The other proposal, to allow social services to take charge of the $300,000 and distribute the money, also brought up challenges.
Valerie Geato, the town’s director of social services, said she wasn’t sure if she would be able to spend $300,000 by the 2026 deadline.
Geato said at a meeting on Aug. 14 that additional funding might be used by local social services to support local residents with home improvements required for medical conditions, and car repairs. But she also warned that the department would need a system to pay for these things, and she said that there would need to be clear guidelines regarding who would qualify for assistance.
In the meeting on Aug. 14, Selectwoman Rosemary Coyle and Debbie Bates said they believed Social Services could reach people outside the income guidelines of $75,000. She said that Social Services had helped households making up to $82,000.
“We have a mechanism for screening, we have a mechanism for paying for it, there’s no tax burden … Why would we not want to expand that?” said Coyle. “I want this program to support as many people as we can that find themselves in a difficulty under different circumstances, plus the people that normally need the assistance of social services.”

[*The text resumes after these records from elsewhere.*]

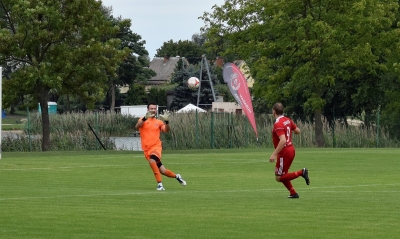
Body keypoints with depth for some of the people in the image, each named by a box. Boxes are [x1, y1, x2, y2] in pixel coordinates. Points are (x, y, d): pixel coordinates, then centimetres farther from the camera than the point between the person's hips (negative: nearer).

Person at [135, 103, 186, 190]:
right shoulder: (143, 120, 4)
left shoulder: (159, 122, 9)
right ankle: (176, 176, 33)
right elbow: (137, 127, -17)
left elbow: (167, 130, -4)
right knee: (162, 171, 4)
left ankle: (160, 184, -28)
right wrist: (145, 118, -33)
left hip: (156, 146, -1)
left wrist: (166, 121, -22)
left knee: (152, 161, -34)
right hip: (147, 149, 1)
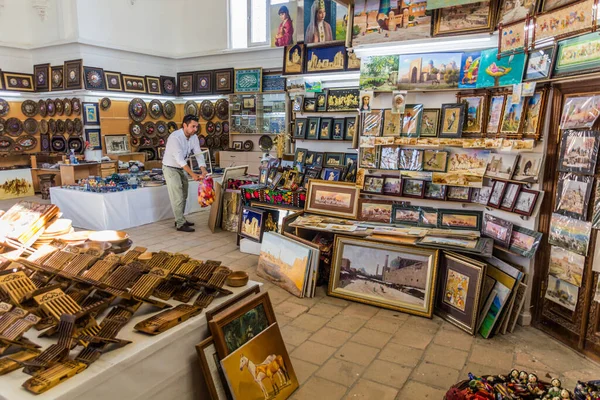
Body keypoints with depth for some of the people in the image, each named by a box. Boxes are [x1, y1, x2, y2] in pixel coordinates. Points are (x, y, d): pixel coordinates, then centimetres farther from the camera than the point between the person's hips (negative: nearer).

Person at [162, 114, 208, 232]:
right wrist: (192, 174, -38)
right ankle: (180, 224, 0)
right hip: (170, 168, -8)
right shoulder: (175, 137, -27)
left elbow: (198, 154, -10)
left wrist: (203, 170, -27)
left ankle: (180, 220, 28)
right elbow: (179, 159, -33)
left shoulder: (194, 137, -5)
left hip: (181, 168, 8)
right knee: (177, 197, -7)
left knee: (183, 196, 15)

But LaChapelle cautioned that residents might be reluctant to come to social services for help.
“We can make $5 million available. That money will sit there forever because people aren’t’ going into social services to ask for help because they don’t want to ask for help,” he said.
At a meeting of the ARPA committee on Monday, questions also arose over the necessity of setting aside $300,000. According to a PowerPoint presentation to a meeting of the ARPA committee on Monday, town social services expect to receive a $36,000 grant each year “for the foreseeable future,” but had spent just $7,000 over the past three years on assistance other than funding the food bank and fuel assistance.
“There is no indication that future social service demand would necessitate additional funding outside of current balance and future revenue streams(s),” the presentation noted.
Koji said that the committee could also recommend the town stick with the original allocation of $100,000 for social services and leave the additional $200,000 to the projects it was originally encumbered for.
“We don’t have to scramble to find something,” said Koji.
Geato said she was willing to look at the possibility of using a lump sum to help people with rental assistance, but that giving out funds to people simply based on their income levels was outside the scope of social services.
“The way that we could utilize these funds would be through our normal processes, which is not giving people money because they fall into a certain income category. No part of what we do really operates that way,” said Geato. “That’s not really the nature of social services. We exist to help people meet their basic needs.”
The ARPA Committee will meet next Monday to determine what program recommendation they will make to the Board of Selectmen.